Oh! Not literally a death panel! Funny how some people misunderstand quotation marks as indicating precision and literalism.

It is difficult to believe that someone this stupid can also be this smug. In some ways, though, that’s the very definition of the contemporary “progressive.” These people are just too smart to think. At any rate, I guess I’m a death panel apoligist as well. Excellent!

Comments 5

  1. Rene wrote:

    Sadly, some don’t realize that she’s right and actually believe the extensive disinformation campaign. They tend to be the more self-absorbed young people who are mad because their freebies are being threatened. They’re the scariest because they don’t want to see the evidence;have no understanding of medicine, history or economics; they aren’t bothered by the corruption among the Czars and legislators behind this legislation or the eugenics beliefs of Obama’s advisors; and are incapable of seeing what’s really going on. They’re real live illustrations of how the Final Solution came to be so readily.

    Posted 09 Aug 2009 at 6:29 pm
  2. Bob Breslaw wrote:

    Palin’s right - the old and disabled will be terminated just as sure as those aborted kids already are.

    Posted 10 Aug 2009 at 7:30 am
  3. Lise Quinn wrote:

    Where is Sarah’s source, where in the bill proposed does it say that health care will be rationed? I challenge you Bob Breslaw, and others to pull actual text from the bill where it says this.

    Posted 11 Aug 2009 at 12:01 am
  4. Marc Brown wrote:

    David, who signed this into law in Texas?

    http://en.wikipedia.org/wiki/Advance_Directives_Act

    “Section 166.046, Subsection (e),[1] which allows a health care facility to discontinue life-sustaining treatment against the wishes of the patient or guardian ten days after giving written notice if the continuation of life-sustaining treatment is considered medically inappropriate by the treating medical team. ”

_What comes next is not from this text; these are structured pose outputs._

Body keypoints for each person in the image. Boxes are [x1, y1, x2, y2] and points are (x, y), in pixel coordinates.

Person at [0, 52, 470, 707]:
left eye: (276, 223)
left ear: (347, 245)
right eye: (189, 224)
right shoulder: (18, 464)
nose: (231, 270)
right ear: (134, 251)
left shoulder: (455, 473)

    Posted 11 Aug 2009 at 3:30 am
  5. Geoff G. wrote:

    By your standards, private health insurance is running death panels right at this very moment.

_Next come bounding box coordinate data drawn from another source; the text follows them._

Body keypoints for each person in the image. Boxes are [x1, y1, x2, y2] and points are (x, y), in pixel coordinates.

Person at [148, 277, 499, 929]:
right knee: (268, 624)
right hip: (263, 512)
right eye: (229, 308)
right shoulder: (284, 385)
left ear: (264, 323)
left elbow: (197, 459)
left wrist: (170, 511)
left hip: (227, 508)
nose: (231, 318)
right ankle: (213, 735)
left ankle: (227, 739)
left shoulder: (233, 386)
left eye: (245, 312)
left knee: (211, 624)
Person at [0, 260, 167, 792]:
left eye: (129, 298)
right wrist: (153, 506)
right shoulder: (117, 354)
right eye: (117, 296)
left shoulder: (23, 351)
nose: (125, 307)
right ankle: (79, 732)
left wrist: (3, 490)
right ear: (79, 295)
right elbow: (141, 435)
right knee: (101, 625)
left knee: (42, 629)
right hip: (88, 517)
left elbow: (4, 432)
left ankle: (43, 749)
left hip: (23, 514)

    Let’s suppose that you are “covered” by the private insurer of your choice.

    Let’s further suppose (God forbid) that you are diagnosed with a rare form of cancer that is generally untreatable.

    Let’s further suppose that there’s an expensive experimental treatment that might (say 10% chance) extend your life by two or three years.

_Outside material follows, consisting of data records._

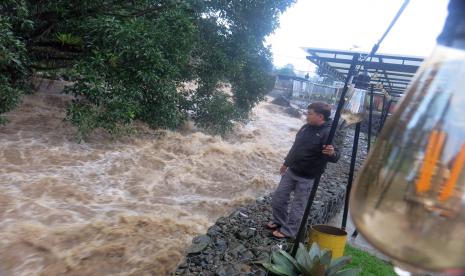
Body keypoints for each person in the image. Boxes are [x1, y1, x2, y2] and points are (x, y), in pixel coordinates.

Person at [267, 101, 340, 238]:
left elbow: (335, 156)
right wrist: (286, 163)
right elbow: (296, 147)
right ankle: (279, 221)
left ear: (320, 116)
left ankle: (289, 231)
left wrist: (332, 153)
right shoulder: (306, 127)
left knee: (298, 206)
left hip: (308, 176)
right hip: (292, 170)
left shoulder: (328, 133)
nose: (306, 116)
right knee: (279, 197)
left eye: (309, 114)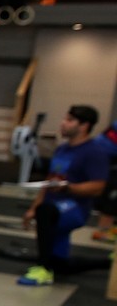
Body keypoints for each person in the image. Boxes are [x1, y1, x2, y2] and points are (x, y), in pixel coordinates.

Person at [17, 105, 110, 286]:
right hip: (52, 205)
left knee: (46, 211)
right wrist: (33, 208)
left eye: (69, 120)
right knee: (60, 265)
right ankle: (109, 263)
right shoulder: (62, 149)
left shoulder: (94, 152)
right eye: (64, 119)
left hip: (74, 208)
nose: (63, 123)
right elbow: (49, 182)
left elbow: (98, 187)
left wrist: (69, 188)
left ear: (84, 126)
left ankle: (42, 269)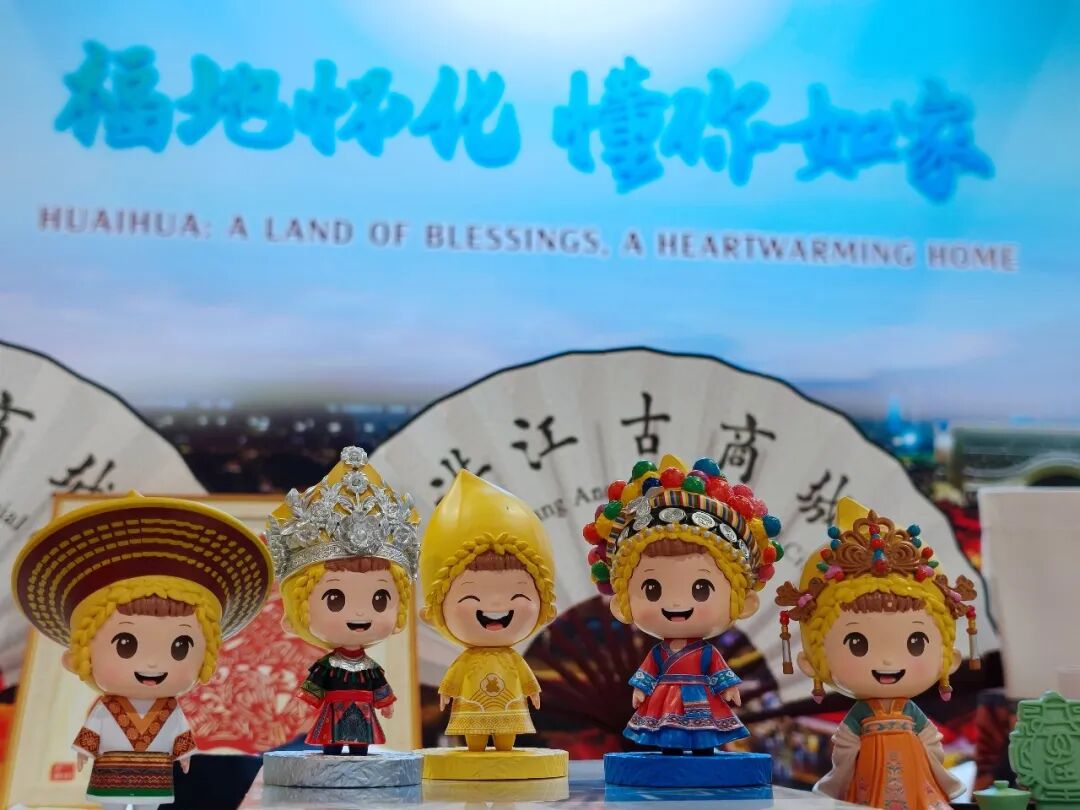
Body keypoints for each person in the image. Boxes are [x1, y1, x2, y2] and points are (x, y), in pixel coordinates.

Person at [12, 494, 272, 810]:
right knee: (112, 804)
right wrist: (84, 750)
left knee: (151, 803)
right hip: (112, 770)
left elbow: (179, 732)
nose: (151, 662)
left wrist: (185, 753)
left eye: (180, 647)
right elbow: (93, 730)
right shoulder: (107, 709)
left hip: (155, 771)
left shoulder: (168, 710)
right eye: (126, 644)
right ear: (79, 659)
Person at [775, 496, 979, 809]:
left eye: (915, 643)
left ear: (948, 659)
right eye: (857, 644)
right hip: (868, 778)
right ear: (811, 662)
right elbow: (845, 750)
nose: (887, 661)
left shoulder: (910, 713)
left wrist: (938, 768)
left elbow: (930, 743)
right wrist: (840, 778)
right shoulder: (861, 716)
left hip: (914, 777)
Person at [583, 453, 783, 754]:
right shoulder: (661, 654)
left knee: (704, 738)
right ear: (621, 605)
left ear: (744, 602)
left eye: (701, 589)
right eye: (652, 589)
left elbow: (717, 669)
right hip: (666, 697)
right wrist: (640, 688)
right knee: (668, 736)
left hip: (700, 696)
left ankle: (702, 751)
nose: (677, 602)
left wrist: (728, 686)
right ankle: (672, 752)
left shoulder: (705, 653)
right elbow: (649, 671)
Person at [268, 445, 420, 755]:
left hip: (362, 712)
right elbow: (313, 687)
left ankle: (358, 752)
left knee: (361, 747)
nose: (361, 613)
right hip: (334, 712)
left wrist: (386, 703)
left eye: (380, 599)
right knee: (333, 746)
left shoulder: (369, 667)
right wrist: (305, 703)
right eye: (335, 599)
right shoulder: (328, 666)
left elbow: (379, 687)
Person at [419, 470, 557, 752]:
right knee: (475, 738)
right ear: (435, 609)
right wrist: (446, 692)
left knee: (507, 738)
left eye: (517, 595)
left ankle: (505, 744)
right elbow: (455, 676)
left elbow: (525, 676)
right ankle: (476, 744)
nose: (495, 605)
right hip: (473, 706)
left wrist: (532, 690)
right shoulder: (468, 659)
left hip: (508, 705)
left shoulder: (512, 659)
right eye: (472, 596)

    Guess what? Medicaid probably won’t cover it. Neither will the NHS in the UK. And neither, incidentally, will your private insurer.

    And that’s a good thing in general. Odds are that they’d simply be flushing money down the toilet. Which would result in higher premiums (in a private system) or higher taxes (in a public one).

    If I’m paying for health care coverage (public or private), I don’t want it covering procedures that don’t work because paying for failure is expensive. I want it paying for treatments that are…(wait for it)…effective. Hence Effectiveness Research.

    There’s actually a larger point here. Often there is more than one way to address a medical problem. To make a trivial analogy, I can get rid of a headache by spending $150 at a luxury spa and getting a nice deep tissue massage. Or I can take a couple of aspirin for 10 cents. Both will be effective. Personally, I think it’s worthwhile looking into which treatments are the most cost effective.

    Will someone please tell what’s conservative about shoveling money into medical procedures that cost more and accomplish less? You do understand that that’s what you’re defending here, don’t you?